The immediate issue thus presented is whether the licensee's amortization reserve under § 10 (d), for the period from March 2, 1941, through December 31, 1946, should be $914,432.04 or $515,432.04.[8] That difference of $399,000 is one-half of the $798,000 which the Commission believes should be included in the surplus earnings of the licensee for the period. It consists of—

1. $577,500 paid by the licensee, at the rate of $99,000 a year, for its use, for power purposes, of 730 c. f. s. of the "International Paper water rights," and
2. $220,500 allowed by the licensee as a discount, at the rate of $37,800 a year, on certain sales of electric power in consideration of permission to use, for power purposes, 262.6 c. f. s. of the "Pettebone-Cataract water rights."

The Court of Appeals held that although respondent's predecessor, in 1921, had received a federal license for this project, it nevertheless was justified in continuing to meet the financial obligations which it had assumed in return for permission to use water rights originally granted and still existing under the law of New York. That court, accordingly, approved each of the foregoing items of expense and fixed the licensee's initial amortization reserve at $515,432.04.

It was not questioned in the Court of Appeals or here that the licensee originally had acquired, in return *246 for the above-stated payments and discounts, some kind or degree of private proprietary rights under the law of New York to use water from the Niagara River for power purposes. Accordingly, we do not consider it necessary to review here the intricate transactions which resulted in the above-described payments and discounts. We accept the conclusion of the Court of Appeals "that the International Paper and Pettebone-Cataract water rights are valid under the law of New York." 91 U. S. App. D. C., at 406, 202 F.2d, at 202.[9] For further recognition of these water rights under state law, see Water Power & Control Commission v. Niagara Falls Power Co., 262 A.D. 460, 30 N. Y. S. 2d 371, aff'd, 289 N.Y. 353, 45 N.E.2d 907; Niagara Falls Power Co. v. Duryea, 185 Misc. 696, 57 N. Y. S. 2d 777.

Neither is it necessary for us to discuss the licensee's expenses in 1947 or thereafter. They must be treated in the same way as those above mentioned, except to note that the discounts allowed in return for the Pettebone-Cataract water rights ceased with the licensee's purchase of those rights in 1947. See 91 U. S. App. D. C., at 400-401, 202 F.2d, at 196.

We are not required to determine the nature of the rights claimed by respondent except to recognize that they are usufructuary rights to use the water for the generation of power, as distinguished from claims to the legal ownership of the running water itself. They are rights to use the force of the fall of the water, coupled with an obligation *247 to return the water to the river under specified conditions.[10] The rights under consideration originally were attached to riparian lands above and below the Falls. However, they long have been separated from such lands and, thus separated, they have been transferred or leased to respondent. Under the law of New York, they constitute a form of real estate known as corporeal hereditaments.[11] The Commission does not now contest the purchase *248 prices which have been paid for any of these rights. The Commission's present objection is limited to respondent's deduction, in the computation of its amortization reserves, of the annual payments and discounts it has made and which it proposes to make for the use of such rights. The Commission contends (1) that Congress not only may constitutionally abolish such local water rights without compensation but that it already has done so, and (2) that, although the licensee's contested expenditures may be lawful, or even obligatory, between the parties, they must be disallowed in computing the licensee's amortization reserve under § 10 (d).

## INFORMATION PROVIDED
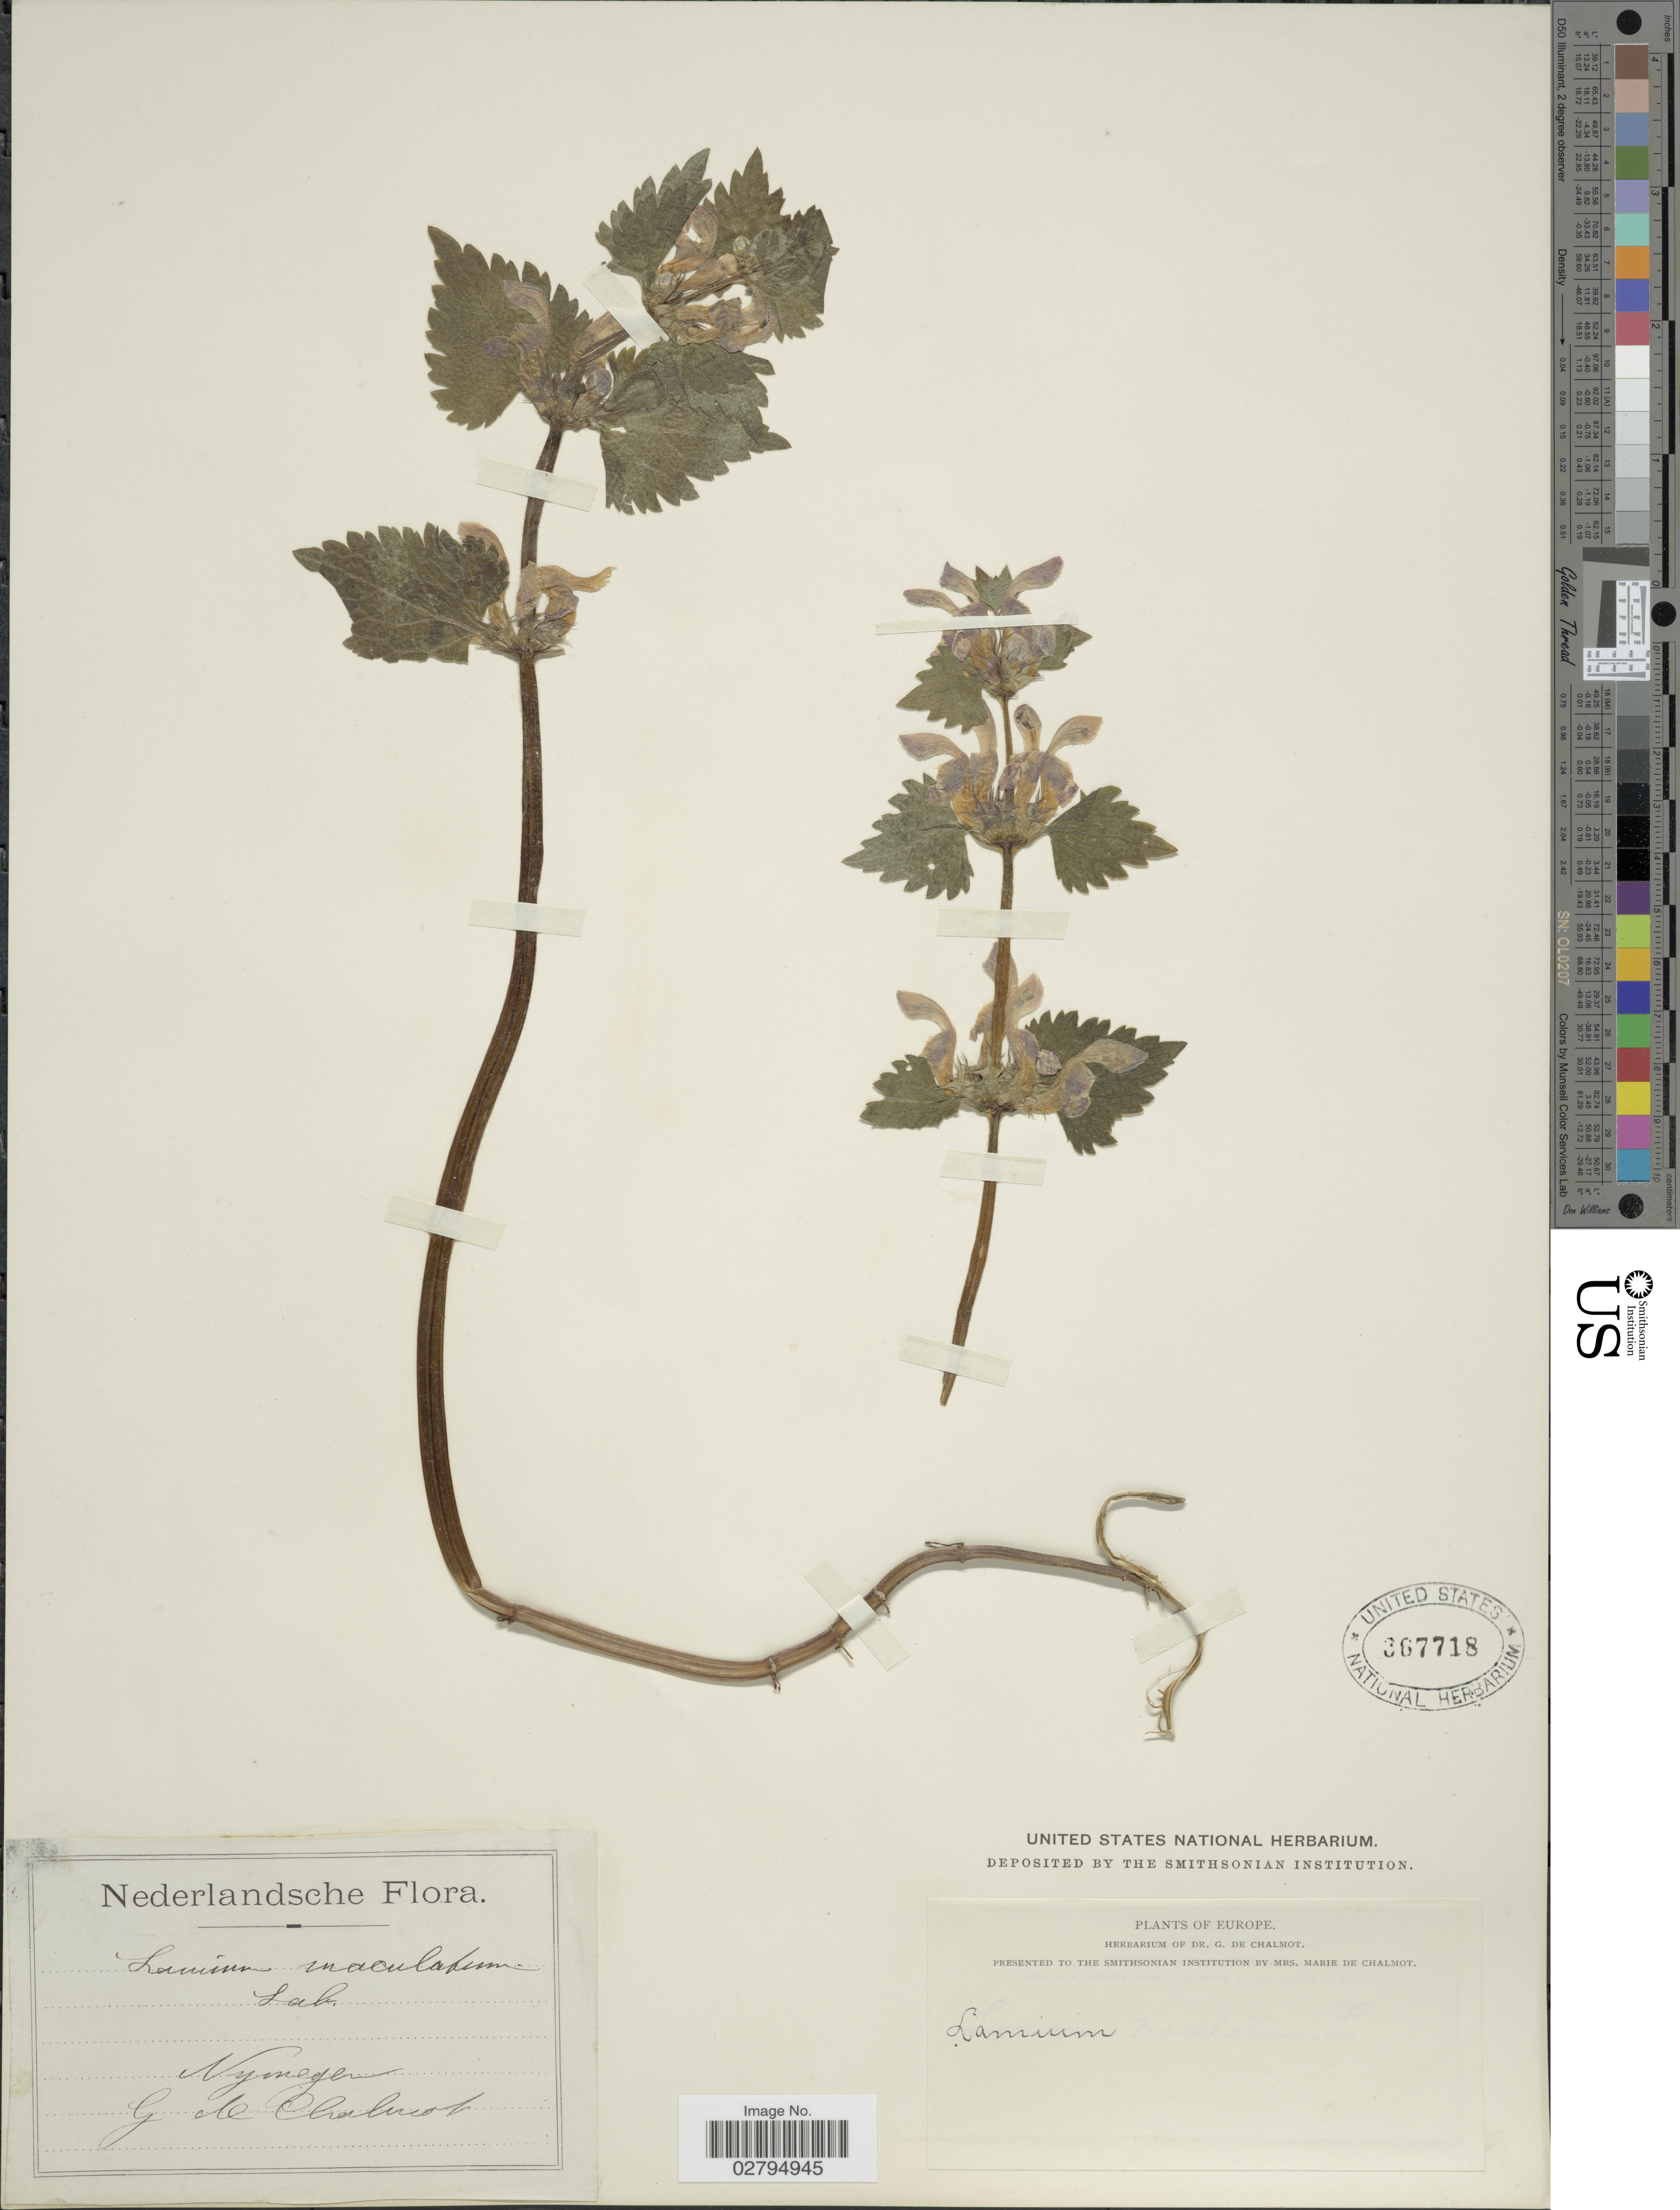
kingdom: Plantae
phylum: Tracheophyta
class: Magnoliopsida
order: Lamiales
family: Lamiaceae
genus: Lamium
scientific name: Lamium maculatum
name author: (L.) L.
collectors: G. de Chalmot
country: Netherlands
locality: Nymegen.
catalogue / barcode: US 367718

## EXERCISE TASKS
**A)** Copy the listing line for line, beginning at the line that has "order: Lamiales" and ending with the listing's final line.
**B)** Carry the court passage on the Niagara water rights forward from its last sentence.

## SOLVED TASKS
**A)**
order: Lamiales
family: Lamiaceae
genus: Lamium
scientific name: Lamium maculatum
name author: (L.) L.
collectors: G. de Chalmot
country: Netherlands
locality: Nymegen.
catalogue / barcode: US 367718

**B)**
We conclude, as did the Court of Appeals, that, even though respondent's water rights are of a kind that is within the scope of the Government's dominant servitude, the Government has not exercised its power to abolish them.[12]

*249 While we recognize the dominant servitude, in favor of the United States, under which private persons hold physical properties obstructing navigable waters of the United States and all rights to use the waters of those streams,[13] we recognize also that the exercise of that servitude, without making allowances for preexisting rights under state law, requires clear authorization. A classic example of such a clear authorization appears in United States v. Chandler-Dunbar Co., 229 U.S. 53. The Act of March 3, 1909, there authorized the exercise of the dominant right of the United States to take all of a navigable river's flow for purposes of interstate commerce. It did so in explicit terms. It said:

"SEC. 11. . . . the ownership in fee simple absolute by the United States of all lands and property of every kind and description north of the present Saint Marys Falls Ship Canal throughout its entire length and lying between said ship canal and the *250 international boundary line at Sault Sainte Marie, in the State of Michigan, is necessary for the purposes of navigation of said waters and the waters connected therewith.
"The Secretary of War is hereby directed to take proceedings immediately for the acquisition by condemnation or otherwise of all of said lands and property of every kind and description, in fee simple absolute. . . .
.....
"Every permit, license, or authority of every kind, nature, and description heretofore issued or granted by the United States, or any official thereof, to the Chandler-Dunbar Water Power Company . . . shall cease and determine and become null and void on January first, nineteen hundred and eleven . . . ." 35 Stat. 820, 821.

In that case the Government took the entire flow of the stream exclusively for purposes of interstate commerce. The Court accordingly recognized the Government's absolute right, within the bed of the stream, to use all of the waters flowing in the stream, for purposes of interstate commerce, without compensating anyone for the use of those waters.[14]

That decision is not applicable here. The issue here is whether the much more general and regulatory language of the Federal Water Power Act shall be given the same drastic effect as was required there by the language of the Act of March 3, 1909. We find nothing in the Federal Water Power Act justifying such an interpretation. Neither it, nor the license issued under it, expressly *251 abolishes any existing proprietary rights to use waters of the Niagara River. Unlike the statute in the Chandler-Dunbar case, the Federal Water Power Act mentions no specific properties. It makes no express assertion of the paramount right of the Government to use the flow of the Niagara or of any other navigable stream to the exclusion of existing users. On the contrary, the plan of the Act is one of reasonable regulation of the use of navigable waters, coupled with encouragement of their development as power projects by private parties.[15]

The Act—

"discloses both a vigorous determination of Congress to make progress with the development of the long idle water power resources of the Nation and a determination to avoid unconstitutional invasion of the jurisdiction of the States. . . .
"The Act leaves to the States their traditional jurisdiction subject to the admittedly superior right of the Federal Government, through Congress, to regulate interstate and foreign commerce . . . ." First Iowa Cooperative v. Federal Power Commission, 328 U.S. 152, 171.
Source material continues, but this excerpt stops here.